Boundary annotation records

══════

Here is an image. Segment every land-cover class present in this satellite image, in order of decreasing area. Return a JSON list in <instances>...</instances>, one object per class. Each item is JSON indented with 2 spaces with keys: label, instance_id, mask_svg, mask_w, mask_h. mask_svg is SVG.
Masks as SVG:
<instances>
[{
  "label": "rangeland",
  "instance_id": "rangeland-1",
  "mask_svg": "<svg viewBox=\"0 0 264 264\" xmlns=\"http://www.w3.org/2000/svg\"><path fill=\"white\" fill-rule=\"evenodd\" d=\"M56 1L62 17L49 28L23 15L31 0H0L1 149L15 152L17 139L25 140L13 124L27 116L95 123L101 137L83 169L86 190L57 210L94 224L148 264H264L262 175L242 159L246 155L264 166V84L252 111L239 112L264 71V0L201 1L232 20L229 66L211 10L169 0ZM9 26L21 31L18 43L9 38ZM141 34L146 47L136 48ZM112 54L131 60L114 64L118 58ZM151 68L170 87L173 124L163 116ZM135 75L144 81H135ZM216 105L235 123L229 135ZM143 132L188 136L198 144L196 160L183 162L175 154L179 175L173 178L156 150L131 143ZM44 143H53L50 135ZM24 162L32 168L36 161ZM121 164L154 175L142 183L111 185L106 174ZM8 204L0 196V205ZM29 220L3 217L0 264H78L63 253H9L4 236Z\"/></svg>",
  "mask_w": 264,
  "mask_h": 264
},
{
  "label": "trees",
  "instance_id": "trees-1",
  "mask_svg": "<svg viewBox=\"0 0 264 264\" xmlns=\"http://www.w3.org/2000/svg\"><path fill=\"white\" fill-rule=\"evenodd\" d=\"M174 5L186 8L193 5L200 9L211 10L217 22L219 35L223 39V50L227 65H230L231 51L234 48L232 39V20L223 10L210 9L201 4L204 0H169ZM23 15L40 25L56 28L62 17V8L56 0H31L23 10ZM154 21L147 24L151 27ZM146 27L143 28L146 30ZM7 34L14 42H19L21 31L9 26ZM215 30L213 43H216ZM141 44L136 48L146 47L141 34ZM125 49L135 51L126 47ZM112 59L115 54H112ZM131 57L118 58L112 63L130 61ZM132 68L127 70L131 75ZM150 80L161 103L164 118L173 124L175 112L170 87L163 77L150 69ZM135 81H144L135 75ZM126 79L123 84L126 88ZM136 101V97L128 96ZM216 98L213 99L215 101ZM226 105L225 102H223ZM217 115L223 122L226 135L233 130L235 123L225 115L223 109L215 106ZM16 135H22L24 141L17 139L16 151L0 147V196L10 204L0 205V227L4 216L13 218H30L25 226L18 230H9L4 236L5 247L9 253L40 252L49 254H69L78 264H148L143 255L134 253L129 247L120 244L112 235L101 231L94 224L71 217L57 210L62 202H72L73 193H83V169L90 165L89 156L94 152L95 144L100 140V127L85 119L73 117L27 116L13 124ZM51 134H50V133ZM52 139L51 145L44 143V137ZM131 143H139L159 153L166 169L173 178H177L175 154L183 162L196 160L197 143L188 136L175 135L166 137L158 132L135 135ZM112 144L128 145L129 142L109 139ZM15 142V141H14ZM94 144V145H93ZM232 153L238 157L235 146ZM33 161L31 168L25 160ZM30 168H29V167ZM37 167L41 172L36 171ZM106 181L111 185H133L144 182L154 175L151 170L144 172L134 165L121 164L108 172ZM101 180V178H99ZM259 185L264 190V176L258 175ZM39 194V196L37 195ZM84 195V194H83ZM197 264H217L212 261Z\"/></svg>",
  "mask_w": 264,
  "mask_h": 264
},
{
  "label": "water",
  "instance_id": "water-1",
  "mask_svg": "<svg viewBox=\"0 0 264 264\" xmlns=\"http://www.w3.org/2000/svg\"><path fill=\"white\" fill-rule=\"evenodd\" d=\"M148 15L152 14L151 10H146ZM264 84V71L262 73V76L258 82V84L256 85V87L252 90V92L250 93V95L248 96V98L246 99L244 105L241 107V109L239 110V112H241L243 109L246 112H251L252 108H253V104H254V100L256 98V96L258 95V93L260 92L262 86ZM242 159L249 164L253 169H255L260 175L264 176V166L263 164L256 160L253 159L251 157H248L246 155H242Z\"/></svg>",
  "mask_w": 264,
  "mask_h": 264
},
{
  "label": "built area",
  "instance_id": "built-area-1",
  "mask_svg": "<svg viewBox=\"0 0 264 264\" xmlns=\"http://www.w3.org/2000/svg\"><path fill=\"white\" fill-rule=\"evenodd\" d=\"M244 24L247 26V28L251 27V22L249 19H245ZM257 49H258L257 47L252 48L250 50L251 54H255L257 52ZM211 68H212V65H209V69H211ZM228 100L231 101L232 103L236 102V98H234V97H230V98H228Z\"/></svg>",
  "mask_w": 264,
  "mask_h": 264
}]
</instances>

══════

_To do_
Transcribe each record exactly. Leave nothing out.

_Reply to the task_
Here is an image. Segment every land-cover class present in this satellite image, in order of decreasing area. Return a JSON list in <instances>...</instances>, one object per class. Each item is JSON indented with 2 spaces with keys: label, instance_id, mask_svg, mask_w, mask_h. mask_svg is SVG.
Masks as SVG:
<instances>
[{
  "label": "rangeland",
  "instance_id": "rangeland-1",
  "mask_svg": "<svg viewBox=\"0 0 264 264\" xmlns=\"http://www.w3.org/2000/svg\"><path fill=\"white\" fill-rule=\"evenodd\" d=\"M56 1L62 17L49 28L23 15L31 0H0L1 149L15 152L17 139L25 140L13 124L27 116L95 123L101 137L83 169L86 190L57 210L94 224L148 264H264L262 175L242 159L246 155L264 166V84L252 111L239 112L264 71V0L201 1L232 20L229 66L211 10L169 0ZM9 26L21 31L18 43L9 38ZM141 34L146 47L136 48ZM112 54L131 60L114 64L118 58ZM151 68L170 87L173 124L163 116ZM135 75L144 81H135ZM216 105L235 123L229 135ZM143 132L188 136L198 144L196 160L183 162L175 154L179 175L173 178L156 150L131 143ZM44 143H53L50 135ZM24 162L32 168L36 161ZM121 164L154 175L142 183L111 185L106 174ZM8 204L0 196V205ZM29 220L3 217L0 264H78L63 253H9L4 236Z\"/></svg>",
  "mask_w": 264,
  "mask_h": 264
},
{
  "label": "trees",
  "instance_id": "trees-1",
  "mask_svg": "<svg viewBox=\"0 0 264 264\" xmlns=\"http://www.w3.org/2000/svg\"><path fill=\"white\" fill-rule=\"evenodd\" d=\"M174 5L186 8L193 5L200 9L211 10L217 22L219 35L223 39V50L227 65H230L231 51L234 48L232 39V20L223 10L210 9L201 4L204 0H169ZM23 15L40 25L56 28L62 17V8L56 0H31L23 10ZM154 21L147 24L151 27ZM146 27L143 28L146 30ZM7 34L14 42H19L21 31L9 26ZM215 30L213 43H216ZM141 44L136 48L146 47L141 34ZM125 49L135 51L126 47ZM112 59L115 54H112ZM131 57L118 58L112 63L130 61ZM132 68L127 70L131 75ZM150 80L161 103L164 118L173 124L175 112L170 87L163 77L150 69ZM135 81H144L135 75ZM126 79L123 84L126 88ZM136 101V97L128 96ZM216 98L213 99L215 101ZM226 105L225 102H223ZM217 115L223 122L226 135L233 130L235 123L225 115L223 109L215 106ZM16 135H22L24 141L17 139L16 151L0 147V196L10 204L0 205V227L4 216L13 218H30L25 226L18 230H9L4 236L5 247L9 253L40 252L49 254H69L78 264H148L143 255L134 253L129 247L120 244L112 235L101 231L94 224L71 217L57 210L62 202H72L73 193H83V169L90 165L89 156L94 152L95 144L100 140V127L85 119L73 117L27 116L13 124ZM51 134H50V133ZM52 139L51 145L44 143V137ZM131 143H139L159 153L166 169L173 178H177L175 154L183 162L196 160L197 143L188 136L175 135L166 137L158 132L135 135ZM112 144L128 145L129 142L109 139ZM15 142V141H14ZM94 144V145H93ZM232 153L238 157L235 146ZM33 161L31 168L25 160ZM30 168H29V167ZM37 167L41 172L36 171ZM106 181L111 185H133L144 182L154 175L151 170L144 172L134 165L121 164L108 172ZM101 180V178H99ZM259 185L264 190V176L258 175ZM39 194V196L37 195ZM84 195V194H83ZM197 264H217L212 261Z\"/></svg>",
  "mask_w": 264,
  "mask_h": 264
},
{
  "label": "water",
  "instance_id": "water-1",
  "mask_svg": "<svg viewBox=\"0 0 264 264\" xmlns=\"http://www.w3.org/2000/svg\"><path fill=\"white\" fill-rule=\"evenodd\" d=\"M148 15L152 14L151 10H146ZM264 84V71L262 73V76L258 82V84L256 85V87L252 90V92L250 93V95L248 96V98L246 99L244 105L241 107V109L239 110V112H241L243 109L246 112H251L252 108H253V104H254V100L256 98V96L258 95V93L260 92L262 86ZM242 159L249 164L253 169H255L260 175L264 176V166L263 164L256 160L253 159L251 157H248L246 155H242Z\"/></svg>",
  "mask_w": 264,
  "mask_h": 264
},
{
  "label": "built area",
  "instance_id": "built-area-1",
  "mask_svg": "<svg viewBox=\"0 0 264 264\" xmlns=\"http://www.w3.org/2000/svg\"><path fill=\"white\" fill-rule=\"evenodd\" d=\"M244 24L247 26V28L251 27V22L249 19H245ZM257 49H258L257 47L252 48L250 50L251 54H255L257 52ZM211 68H212V65H209V69H211ZM228 100L231 101L232 103L236 102V98H234V97H230V98H228Z\"/></svg>",
  "mask_w": 264,
  "mask_h": 264
}]
</instances>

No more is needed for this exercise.